*Work to be completed*. Output the following lines verbatim, omitting every picture.

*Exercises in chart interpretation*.
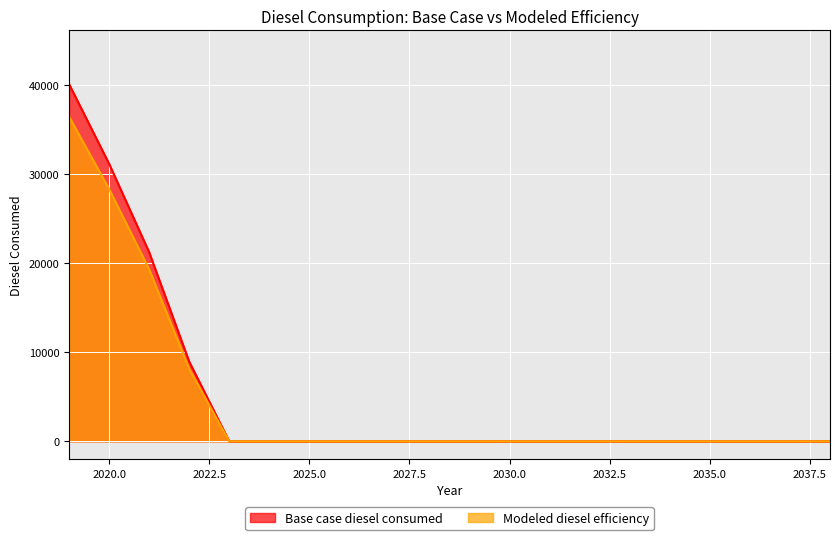

The Base case diesel consumed series shows 0.0 at 2035.0. True or false?

True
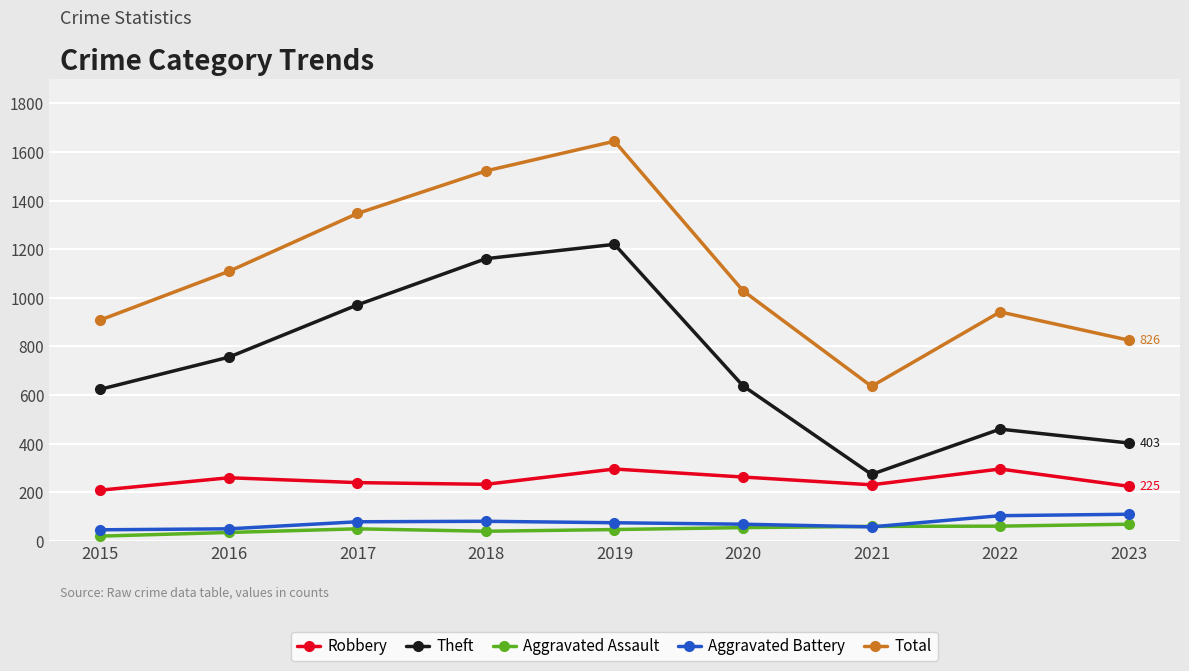

Which category has the lowest value in the Robbery series?

2015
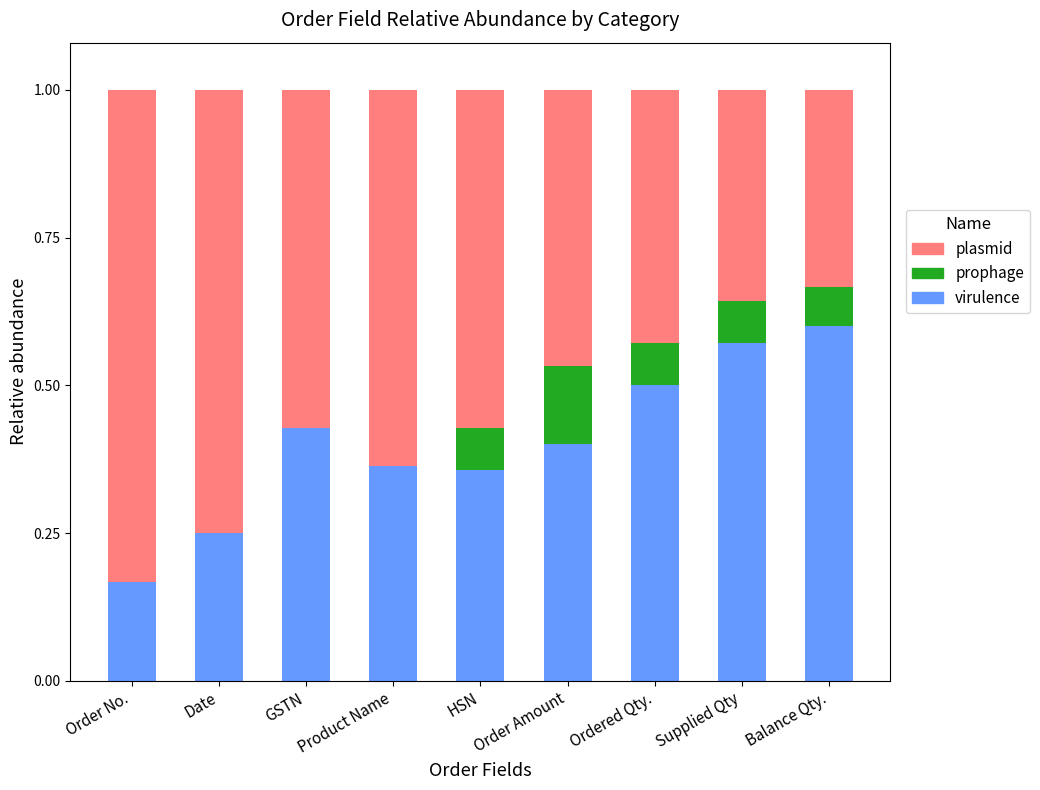

What is the total value across all series at Date?

1.0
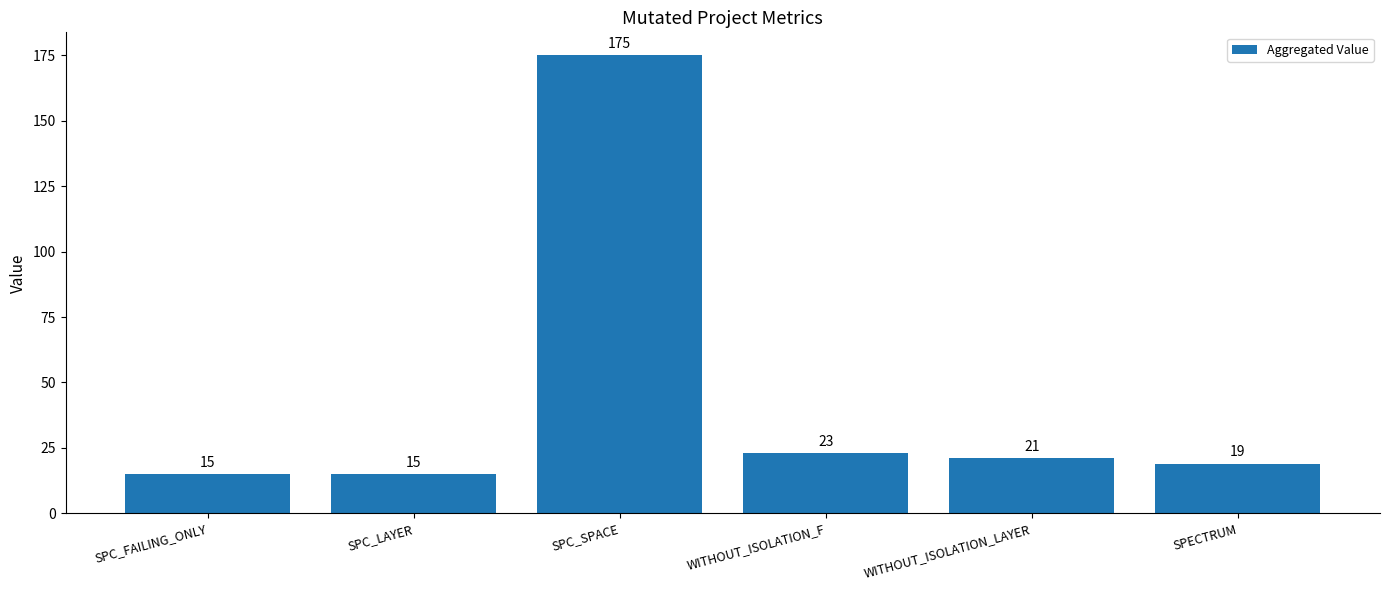

What is the average value?

45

*Response area*.
The Base case diesel consumed series shows 0.0 at 2035.0. True or false?

True

Which category has the lowest value in the Robbery series?

2015

What is the total value across all series at Date?

1.0

What is the average value?

45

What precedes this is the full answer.